The Gigawatt Scale Era: Why 100MW is the new 10MW
As LLM training clusters grow exponentially, the definition of hyperscale is shifting. We analyze the infrastructure requirements for 1GW campuses and what this means for grid stability.
Global Scale Research
The nomenclature of the data center industry is struggling to keep pace with reality. Five years ago, a 10MW lease was a headline-making transaction, sufficient to support a major cloud region or a Fortune 500 enterprise. Today, for the hyperscalers and frontier labs training Foundation Models, 10MW is a rounding error. We have entered the Gigawatt Scale Era.
The Physics of LLM Training
To understand this shift, one must look at the hardware physics. An NVIDIA H100 SXM5 server rack draws approximately 40kW to 50kW depending on configuration. A "SuperPOD" architecture connects these racks in tight, low-latency groups.
A cluster of 25,000 GPUs — now considered a baseline for serious training runs of models like Llama 3 or GPT-4 class — requires roughly 30-40MW of power just for compute. When you account for cooling (PUE 1.2-1.3) and ancillary networking gear (Infiniband switches, storage), the site requirement pushes past 50MW.
However, the roadmap for 2026/2027 projects cluster sizes exceeding 100,000 GPUs.
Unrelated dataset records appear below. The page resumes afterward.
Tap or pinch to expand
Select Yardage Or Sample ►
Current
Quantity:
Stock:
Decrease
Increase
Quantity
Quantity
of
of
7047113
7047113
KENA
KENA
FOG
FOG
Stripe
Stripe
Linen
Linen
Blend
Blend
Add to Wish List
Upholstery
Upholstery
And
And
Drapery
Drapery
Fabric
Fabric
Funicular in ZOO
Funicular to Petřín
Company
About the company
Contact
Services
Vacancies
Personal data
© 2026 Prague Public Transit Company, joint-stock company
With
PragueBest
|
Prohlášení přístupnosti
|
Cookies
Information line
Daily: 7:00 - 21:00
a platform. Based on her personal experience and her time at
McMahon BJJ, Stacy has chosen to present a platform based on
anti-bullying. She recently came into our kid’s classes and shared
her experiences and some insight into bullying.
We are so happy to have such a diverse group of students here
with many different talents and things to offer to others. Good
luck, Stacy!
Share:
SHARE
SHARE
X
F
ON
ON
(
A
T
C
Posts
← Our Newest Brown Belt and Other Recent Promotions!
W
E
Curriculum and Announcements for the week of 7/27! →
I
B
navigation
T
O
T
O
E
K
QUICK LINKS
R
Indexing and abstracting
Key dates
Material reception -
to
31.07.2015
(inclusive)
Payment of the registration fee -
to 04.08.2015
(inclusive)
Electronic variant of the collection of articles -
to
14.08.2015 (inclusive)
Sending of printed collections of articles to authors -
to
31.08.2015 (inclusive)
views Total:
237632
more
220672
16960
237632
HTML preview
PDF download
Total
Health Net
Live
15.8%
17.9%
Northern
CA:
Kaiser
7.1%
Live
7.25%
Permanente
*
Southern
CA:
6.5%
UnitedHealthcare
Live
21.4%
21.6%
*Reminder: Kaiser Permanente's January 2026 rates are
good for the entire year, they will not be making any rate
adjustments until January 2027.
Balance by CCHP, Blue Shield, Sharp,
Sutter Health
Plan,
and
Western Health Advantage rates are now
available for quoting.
This pushes the power envelope of a single training run into the 150MW to 200MW range. To support multiple such clusters and ensure redundancy, campuses are no longer being master-planned for 100MW; they are being designed for 1GW+ total site capacity.
The Grid Crisis
Building the shell is "easy" (relatively speaking). Finding the electrons is the crisis. The US power grid is congested. In major markets like PJM (Virginia/Ohio) and ERCOT (Texas), interconnection queues for new large loads stretch 4 to 7 years.
Utilities are pushing back. They are demanding upfront capital for substation upgrades and signing "take-or-pay" contracts years in advance. This has bifurcated the market:
- The Haves: Hyperscalers who secured land and power agreements 3 years ago.
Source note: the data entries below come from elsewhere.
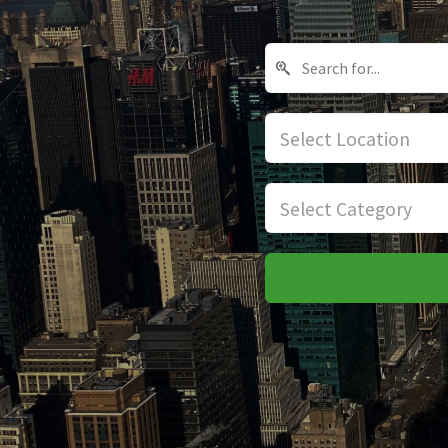
Select Location
Select Category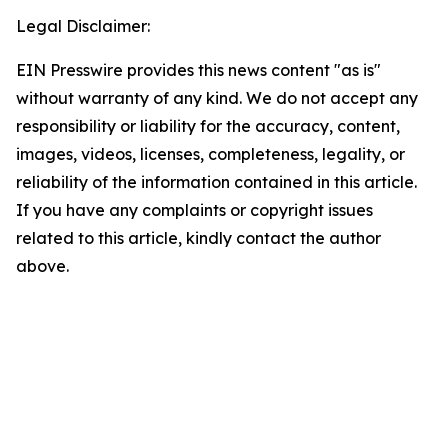
Legal Disclaimer:
EIN Presswire provides this news content "as is"
without warranty of any kind. We do not accept any
responsibility or liability for the accuracy, content,
images, videos, licenses, completeness, legality, or
reliability of the information contained in this article.
If you have any complaints or copyright issues
related to this article, kindly contact the author
above.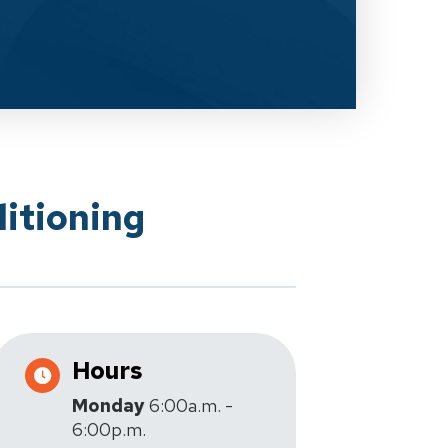
itioning
Hours
Monday
6:00a.m. -
6:00p.m.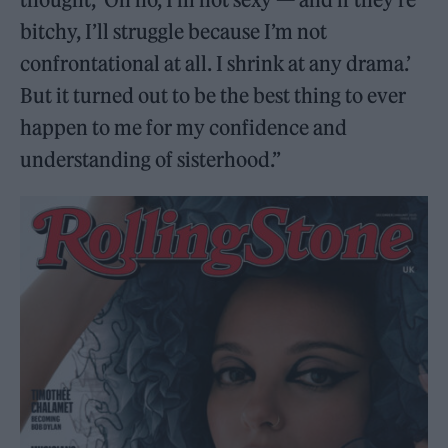
bitchy, I’ll struggle because I’m not
confrontational at all. I shrink at any drama.’
But it turned out to be the best thing to ever
happen to me for my confidence and
understanding of sisterhood.”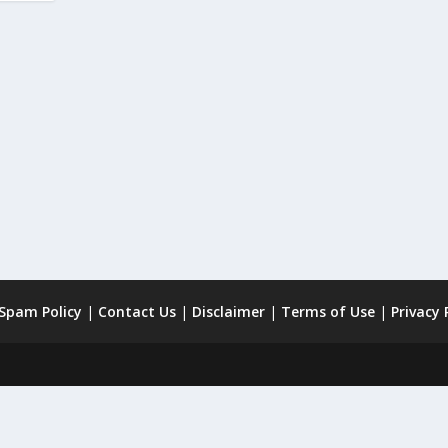
 Spam Policy
|
Contact Us
|
Disclaimer
|
Terms of Use
|
Privacy 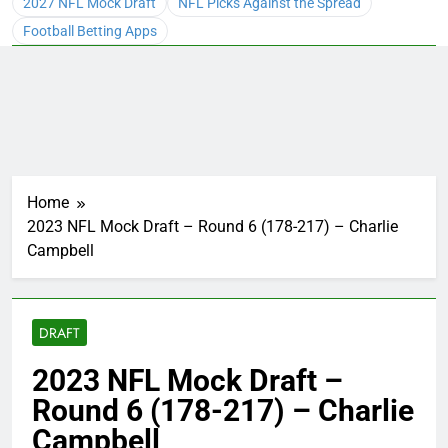
2027 NFL Mock Draft
NFL Picks Against the Spread
Football Betting Apps
Home
2023 NFL Mock Draft – Round 6 (178-217) – Charlie
Campbell
DRAFT
2023 NFL Mock Draft –
Round 6 (178-217) – Charlie
Campbell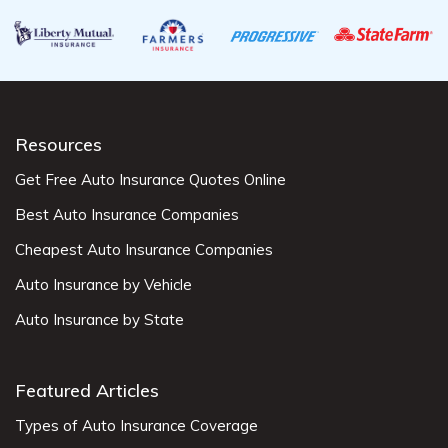
Resources
Get Free Auto Insurance Quotes Online
Best Auto Insurance Companies
Cheapest Auto Insurance Companies
Auto Insurance by Vehicle
Auto Insurance by State
Featured Articles
Types of Auto Insurance Coverage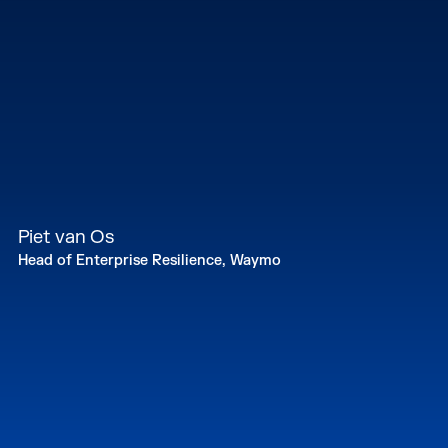
Piet van Os
Head of Enterprise Resilience, Waymo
- The Have-Nots: Enterprises trying to enter the market today using traditional colocation strategies.
The Rise of the "Mega-Campus"
We are seeing a shift in site selection strategy. Proximity to internet exchanges (IXs) is less relevant for training clusters where the data goes in once, and the model comes out months later. The priority is raw, cheap, abundant power.
This is driving development to rural areas with access to high-voltage transmission lines, often bypassing local distribution entirely. We are qualifying sites in Wyoming, North Dakota, and rural Texas where 500+ acres can be secured adjacent to 345kV lines.
Strategic Advice: If you are planning for AI infrastructure in 2027, you cannot rely on looking for "available inventory" in 2026. It won't exist. You must be securing land and power agreements today, essentially acting as your own utility developer.